_Data rows_:
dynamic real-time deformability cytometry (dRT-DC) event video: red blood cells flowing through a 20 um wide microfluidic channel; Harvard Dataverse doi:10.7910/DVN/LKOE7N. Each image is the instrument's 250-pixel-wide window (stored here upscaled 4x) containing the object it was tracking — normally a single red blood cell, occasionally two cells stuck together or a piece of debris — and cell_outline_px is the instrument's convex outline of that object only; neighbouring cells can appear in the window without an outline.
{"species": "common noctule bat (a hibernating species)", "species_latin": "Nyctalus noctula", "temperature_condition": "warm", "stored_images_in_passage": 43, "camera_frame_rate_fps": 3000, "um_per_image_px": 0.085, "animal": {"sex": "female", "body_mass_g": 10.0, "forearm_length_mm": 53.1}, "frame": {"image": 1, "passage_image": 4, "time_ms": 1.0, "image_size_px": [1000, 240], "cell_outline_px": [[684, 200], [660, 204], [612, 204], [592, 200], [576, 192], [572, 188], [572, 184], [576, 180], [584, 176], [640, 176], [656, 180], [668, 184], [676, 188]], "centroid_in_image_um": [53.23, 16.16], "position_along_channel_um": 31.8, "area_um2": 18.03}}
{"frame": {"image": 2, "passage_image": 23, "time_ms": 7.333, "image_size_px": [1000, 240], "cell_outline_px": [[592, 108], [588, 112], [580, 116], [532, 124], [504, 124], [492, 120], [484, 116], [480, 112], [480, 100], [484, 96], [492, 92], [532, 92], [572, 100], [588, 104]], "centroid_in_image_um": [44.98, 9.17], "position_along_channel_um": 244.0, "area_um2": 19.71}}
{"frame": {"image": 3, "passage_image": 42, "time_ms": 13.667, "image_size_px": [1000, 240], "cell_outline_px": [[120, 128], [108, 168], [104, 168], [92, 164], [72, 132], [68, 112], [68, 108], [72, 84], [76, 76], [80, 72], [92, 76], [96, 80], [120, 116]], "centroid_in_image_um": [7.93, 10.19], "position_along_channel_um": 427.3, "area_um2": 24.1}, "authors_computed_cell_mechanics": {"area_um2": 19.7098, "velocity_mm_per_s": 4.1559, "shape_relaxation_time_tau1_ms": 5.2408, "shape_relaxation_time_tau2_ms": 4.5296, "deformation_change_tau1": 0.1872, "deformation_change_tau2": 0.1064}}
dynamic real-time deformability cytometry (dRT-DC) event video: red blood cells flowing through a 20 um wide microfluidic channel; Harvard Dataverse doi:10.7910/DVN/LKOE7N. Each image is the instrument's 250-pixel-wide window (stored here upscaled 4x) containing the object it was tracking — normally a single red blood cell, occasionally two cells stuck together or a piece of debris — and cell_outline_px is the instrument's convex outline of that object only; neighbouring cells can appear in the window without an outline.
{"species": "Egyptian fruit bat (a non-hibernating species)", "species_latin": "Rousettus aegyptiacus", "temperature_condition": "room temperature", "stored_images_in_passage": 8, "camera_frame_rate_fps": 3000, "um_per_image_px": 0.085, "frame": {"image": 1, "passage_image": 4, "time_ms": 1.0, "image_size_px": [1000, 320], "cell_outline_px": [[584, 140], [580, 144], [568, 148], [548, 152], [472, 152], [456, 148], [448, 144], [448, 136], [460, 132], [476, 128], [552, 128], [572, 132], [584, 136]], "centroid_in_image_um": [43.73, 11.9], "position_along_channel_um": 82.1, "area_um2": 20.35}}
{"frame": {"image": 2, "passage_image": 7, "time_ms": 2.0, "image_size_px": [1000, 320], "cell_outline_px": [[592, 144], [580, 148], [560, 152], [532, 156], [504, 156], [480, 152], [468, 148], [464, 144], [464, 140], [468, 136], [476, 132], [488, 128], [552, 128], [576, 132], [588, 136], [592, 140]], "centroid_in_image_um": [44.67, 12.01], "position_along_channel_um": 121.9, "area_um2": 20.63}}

_Description of the task_:
Repeat the entries above exactly, leaving nothing out.

_Finished exercise_:
dynamic real-time deformability cytometry (dRT-DC) event video: red blood cells flowing through a 20 um wide microfluidic channel; Harvard Dataverse doi:10.7910/DVN/LKOE7N. Each image is the instrument's 250-pixel-wide window (stored here upscaled 4x) containing the object it was tracking — normally a single red blood cell, occasionally two cells stuck together or a piece of debris — and cell_outline_px is the instrument's convex outline of that object only; neighbouring cells can appear in the window without an outline.
{"species": "common noctule bat (a hibernating species)", "species_latin": "Nyctalus noctula", "temperature_condition": "warm", "stored_images_in_passage": 43, "camera_frame_rate_fps": 3000, "um_per_image_px": 0.085, "animal": {"sex": "female", "body_mass_g": 10.0, "forearm_length_mm": 53.1}, "frame": {"image": 1, "passage_image": 4, "time_ms": 1.0, "image_size_px": [1000, 240], "cell_outline_px": [[684, 200], [660, 204], [612, 204], [592, 200], [576, 192], [572, 188], [572, 184], [576, 180], [584, 176], [640, 176], [656, 180], [668, 184], [676, 188]], "centroid_in_image_um": [53.23, 16.16], "position_along_channel_um": 31.8, "area_um2": 18.03}}
{"frame": {"image": 2, "passage_image": 23, "time_ms": 7.333, "image_size_px": [1000, 240], "cell_outline_px": [[592, 108], [588, 112], [580, 116], [532, 124], [504, 124], [492, 120], [484, 116], [480, 112], [480, 100], [484, 96], [492, 92], [532, 92], [572, 100], [588, 104]], "centroid_in_image_um": [44.98, 9.17], "position_along_channel_um": 244.0, "area_um2": 19.71}}
{"frame": {"image": 3, "passage_image": 42, "time_ms": 13.667, "image_size_px": [1000, 240], "cell_outline_px": [[120, 128], [108, 168], [104, 168], [92, 164], [72, 132], [68, 112], [68, 108], [72, 84], [76, 76], [80, 72], [92, 76], [96, 80], [120, 116]], "centroid_in_image_um": [7.93, 10.19], "position_along_channel_um": 427.3, "area_um2": 24.1}, "authors_computed_cell_mechanics": {"area_um2": 19.7098, "velocity_mm_per_s": 4.1559, "shape_relaxation_time_tau1_ms": 5.2408, "shape_relaxation_time_tau2_ms": 4.5296, "deformation_change_tau1": 0.1872, "deformation_change_tau2": 0.1064}}
dynamic real-time deformability cytometry (dRT-DC) event video: red blood cells flowing through a 20 um wide microfluidic channel; Harvard Dataverse doi:10.7910/DVN/LKOE7N. Each image is the instrument's 250-pixel-wide window (stored here upscaled 4x) containing the object it was tracking — normally a single red blood cell, occasionally two cells stuck together or a piece of debris — and cell_outline_px is the instrument's convex outline of that object only; neighbouring cells can appear in the window without an outline.
{"species": "Egyptian fruit bat (a non-hibernating species)", "species_latin": "Rousettus aegyptiacus", "temperature_condition": "room temperature", "stored_images_in_passage": 8, "camera_frame_rate_fps": 3000, "um_per_image_px": 0.085, "frame": {"image": 1, "passage_image": 4, "time_ms": 1.0, "image_size_px": [1000, 320], "cell_outline_px": [[584, 140], [580, 144], [568, 148], [548, 152], [472, 152], [456, 148], [448, 144], [448, 136], [460, 132], [476, 128], [552, 128], [572, 132], [584, 136]], "centroid_in_image_um": [43.73, 11.9], "position_along_channel_um": 82.1, "area_um2": 20.35}}
{"frame": {"image": 2, "passage_image": 7, "time_ms": 2.0, "image_size_px": [1000, 320], "cell_outline_px": [[592, 144], [580, 148], [560, 152], [532, 156], [504, 156], [480, 152], [468, 148], [464, 144], [464, 140], [468, 136], [476, 132], [488, 128], [552, 128], [576, 132], [588, 136], [592, 140]], "centroid_in_image_um": [44.67, 12.01], "position_along_channel_um": 121.9, "area_um2": 20.63}}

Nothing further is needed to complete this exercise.